To achieve this goal, we create a sensory prayer book complete with bright colors and varied textures that allow each child to interact with and quite literally feel the blessings. Because these children can’t walk or talk, we had to redefine their bar/bat Mitzvah experience as a platform for engagement and recognition.
Like all other young men and women marking this special milestone, they are successful in reaching their fullest potentials. That potential and the method to get there is just very different.
Often, when I share such stories, the weight of this reality brings the mood way down. But I immediately remind my audience of another important truth: those who struggle with meeting more “basic” milestones tend to smile a lot more than the average person.
Caught up in the whirlwind of life, we are confronted with our daily struggles. But even when we succeed, we appear unfulfilled, stressed, and worn out. By comparison, a disabled child who is struggling to walk tends to have a contented smile on his face throughout the arduous process.
The question, of course, is why the disparity is so great. What does the special-needs community continually intuit that we can’t ever seem to see?
Perhaps the answer is that those who struggle with physical and cognitive disabilities possess a heightened ability to perceive a real miracle when they see (or accomplish) one.
It’s as though their inborn “restrictions” and “barriers” are actually a framework for amplified blessing recognition. The rest of us are so busy looking far beyond ourselves that we fail to see that which we already have – the blessings within us.
As we step up our advocacy for our brothers and sisters with special needs during February, which is Jewish Disability Awareness and Inclusion Month, we would be wise to also spend some time on serious introspection.

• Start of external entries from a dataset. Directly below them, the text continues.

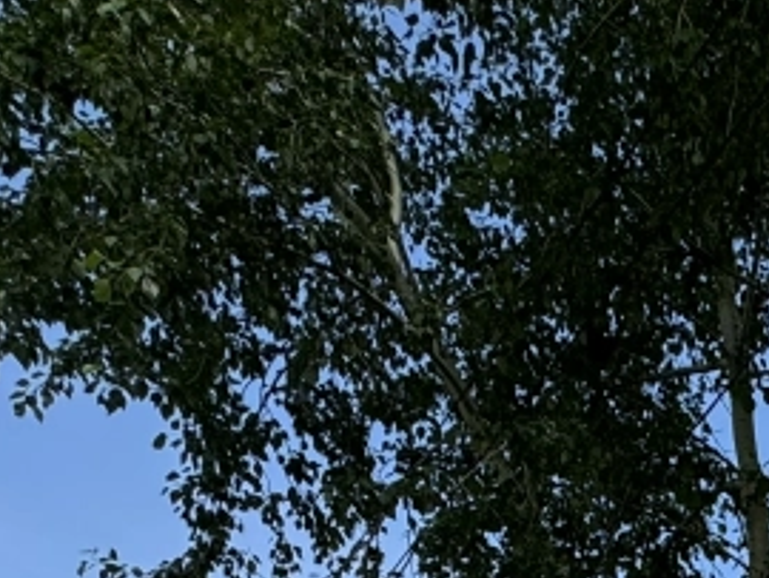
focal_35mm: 65
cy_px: 1246
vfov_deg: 16.0
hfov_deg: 25.1
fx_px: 1445
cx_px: 1042
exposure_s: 1/1034
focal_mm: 2.22
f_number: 2.2
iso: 50
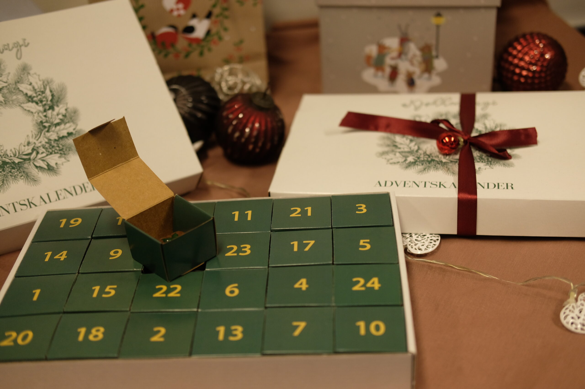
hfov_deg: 37.5
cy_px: 194
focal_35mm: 53
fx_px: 860
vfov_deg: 25.5
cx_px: 292
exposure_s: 1/320
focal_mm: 35
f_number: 2
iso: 640
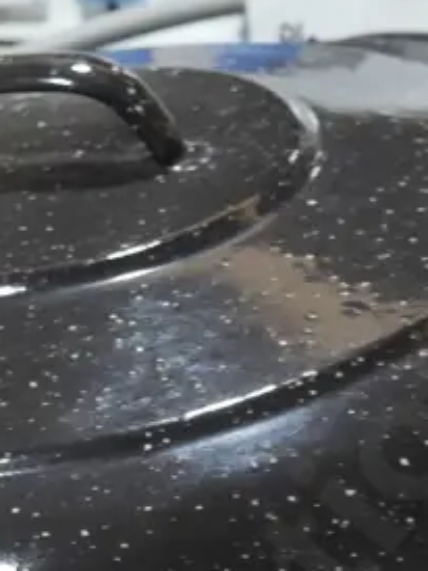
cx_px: 221
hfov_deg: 9.0
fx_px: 2706
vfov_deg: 11.8
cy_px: 698
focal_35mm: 164
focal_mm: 22
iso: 400
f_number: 4.7
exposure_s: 1/60
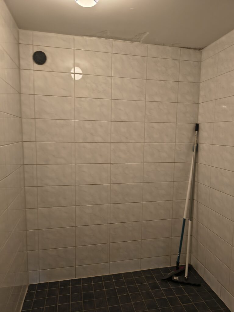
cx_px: 117
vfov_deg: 71.6
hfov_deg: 56.8
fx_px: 216
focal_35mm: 24
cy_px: 156
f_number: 1.8
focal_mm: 5.56
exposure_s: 1/50
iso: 771
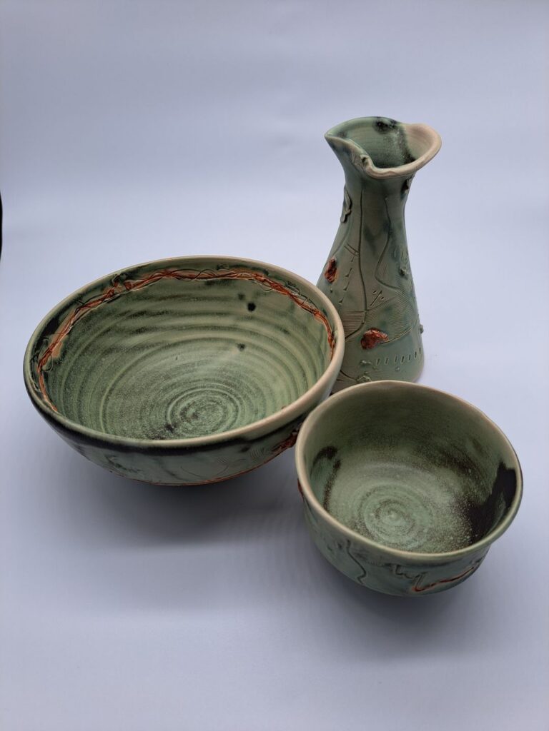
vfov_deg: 71.6
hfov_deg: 56.8
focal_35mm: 24
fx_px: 508
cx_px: 274
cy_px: 366
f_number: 1.8
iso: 50
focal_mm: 5.23
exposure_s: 1/177
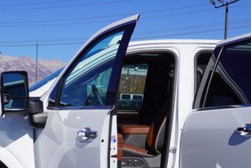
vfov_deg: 17.1
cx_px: 81
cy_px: 167
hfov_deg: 25.8
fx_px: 545
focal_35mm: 78
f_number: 11
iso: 100
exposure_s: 1/250
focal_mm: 25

Though the promotion of the integration and acceptance of disabled individuals within our society is paramount, the most impactful acknowledgement of the special-needs population would be the internalization and dissemination of their unspoken wisdom.
The rat race will fall away and the walls of societal division will come tumbling down once we replace our obsession over destination with a grand celebration of the fulfillment of each step along the way.